**Your goal:** Lines from the listing that hold the string "neck" are what you should return.
--------------------
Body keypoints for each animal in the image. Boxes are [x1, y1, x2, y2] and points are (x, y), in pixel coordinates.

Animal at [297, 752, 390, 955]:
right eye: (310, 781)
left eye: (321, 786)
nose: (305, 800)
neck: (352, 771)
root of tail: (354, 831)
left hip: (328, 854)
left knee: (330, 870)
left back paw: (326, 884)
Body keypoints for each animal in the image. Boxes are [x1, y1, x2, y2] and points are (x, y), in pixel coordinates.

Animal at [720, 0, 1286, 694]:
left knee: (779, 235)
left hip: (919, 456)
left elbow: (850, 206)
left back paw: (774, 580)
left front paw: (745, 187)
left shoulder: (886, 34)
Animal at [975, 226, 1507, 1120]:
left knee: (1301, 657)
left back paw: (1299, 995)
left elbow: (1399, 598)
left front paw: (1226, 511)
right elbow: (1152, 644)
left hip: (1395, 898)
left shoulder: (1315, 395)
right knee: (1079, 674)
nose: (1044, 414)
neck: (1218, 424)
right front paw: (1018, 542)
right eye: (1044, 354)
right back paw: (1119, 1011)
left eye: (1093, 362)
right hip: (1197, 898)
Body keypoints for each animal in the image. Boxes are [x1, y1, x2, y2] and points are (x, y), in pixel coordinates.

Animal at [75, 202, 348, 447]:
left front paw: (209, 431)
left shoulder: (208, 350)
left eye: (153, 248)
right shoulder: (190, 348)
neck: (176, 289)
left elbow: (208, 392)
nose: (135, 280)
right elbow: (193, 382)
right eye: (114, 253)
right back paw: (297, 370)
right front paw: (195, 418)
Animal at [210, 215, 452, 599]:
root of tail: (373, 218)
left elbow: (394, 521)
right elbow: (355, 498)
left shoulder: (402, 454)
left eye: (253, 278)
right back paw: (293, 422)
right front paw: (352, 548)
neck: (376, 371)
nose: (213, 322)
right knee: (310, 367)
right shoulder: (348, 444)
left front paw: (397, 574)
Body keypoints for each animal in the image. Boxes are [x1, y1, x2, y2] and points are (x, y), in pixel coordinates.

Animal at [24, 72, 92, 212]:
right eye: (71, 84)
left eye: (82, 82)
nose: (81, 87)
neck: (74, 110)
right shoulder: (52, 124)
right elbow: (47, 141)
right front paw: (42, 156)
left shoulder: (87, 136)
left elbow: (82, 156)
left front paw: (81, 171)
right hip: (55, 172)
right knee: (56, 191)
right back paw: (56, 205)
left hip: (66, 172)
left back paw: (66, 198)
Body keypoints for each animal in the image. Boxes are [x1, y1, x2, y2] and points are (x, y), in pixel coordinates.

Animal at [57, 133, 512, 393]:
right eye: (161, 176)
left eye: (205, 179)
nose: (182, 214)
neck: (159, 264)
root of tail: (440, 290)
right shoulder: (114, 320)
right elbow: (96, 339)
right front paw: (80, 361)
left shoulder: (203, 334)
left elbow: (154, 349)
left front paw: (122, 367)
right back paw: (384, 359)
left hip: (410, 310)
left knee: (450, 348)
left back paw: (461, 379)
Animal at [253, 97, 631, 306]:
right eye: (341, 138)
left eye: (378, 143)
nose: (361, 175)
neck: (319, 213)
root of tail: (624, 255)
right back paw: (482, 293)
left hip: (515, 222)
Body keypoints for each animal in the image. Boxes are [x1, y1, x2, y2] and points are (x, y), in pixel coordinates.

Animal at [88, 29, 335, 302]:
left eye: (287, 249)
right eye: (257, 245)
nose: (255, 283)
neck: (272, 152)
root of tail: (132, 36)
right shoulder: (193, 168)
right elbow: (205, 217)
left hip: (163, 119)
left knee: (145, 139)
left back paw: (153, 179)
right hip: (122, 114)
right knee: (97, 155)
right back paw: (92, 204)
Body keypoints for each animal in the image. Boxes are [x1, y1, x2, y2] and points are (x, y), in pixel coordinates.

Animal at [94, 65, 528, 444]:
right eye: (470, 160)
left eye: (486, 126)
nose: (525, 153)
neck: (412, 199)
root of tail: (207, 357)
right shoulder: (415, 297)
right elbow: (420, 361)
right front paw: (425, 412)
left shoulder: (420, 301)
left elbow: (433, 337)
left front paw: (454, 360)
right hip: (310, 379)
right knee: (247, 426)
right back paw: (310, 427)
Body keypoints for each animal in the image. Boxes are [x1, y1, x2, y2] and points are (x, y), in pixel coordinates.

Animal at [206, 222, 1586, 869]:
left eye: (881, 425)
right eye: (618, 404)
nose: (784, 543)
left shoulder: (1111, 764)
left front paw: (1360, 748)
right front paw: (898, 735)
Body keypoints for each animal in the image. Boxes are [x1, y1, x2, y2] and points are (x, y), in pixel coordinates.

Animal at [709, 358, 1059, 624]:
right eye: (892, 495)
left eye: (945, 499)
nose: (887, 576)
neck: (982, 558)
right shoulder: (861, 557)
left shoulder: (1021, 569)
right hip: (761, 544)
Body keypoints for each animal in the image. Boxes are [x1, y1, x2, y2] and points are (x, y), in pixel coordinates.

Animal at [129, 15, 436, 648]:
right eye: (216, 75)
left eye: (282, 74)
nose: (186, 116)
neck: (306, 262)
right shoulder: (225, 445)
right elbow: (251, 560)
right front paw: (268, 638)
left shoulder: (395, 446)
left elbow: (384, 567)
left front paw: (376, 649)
--------------------
**Answer for this exercise:**
neck: (352, 771)
neck: (1218, 424)
neck: (176, 289)
neck: (376, 371)
neck: (74, 110)
neck: (159, 264)
neck: (319, 213)
neck: (272, 152)
neck: (412, 199)
neck: (982, 558)
neck: (306, 262)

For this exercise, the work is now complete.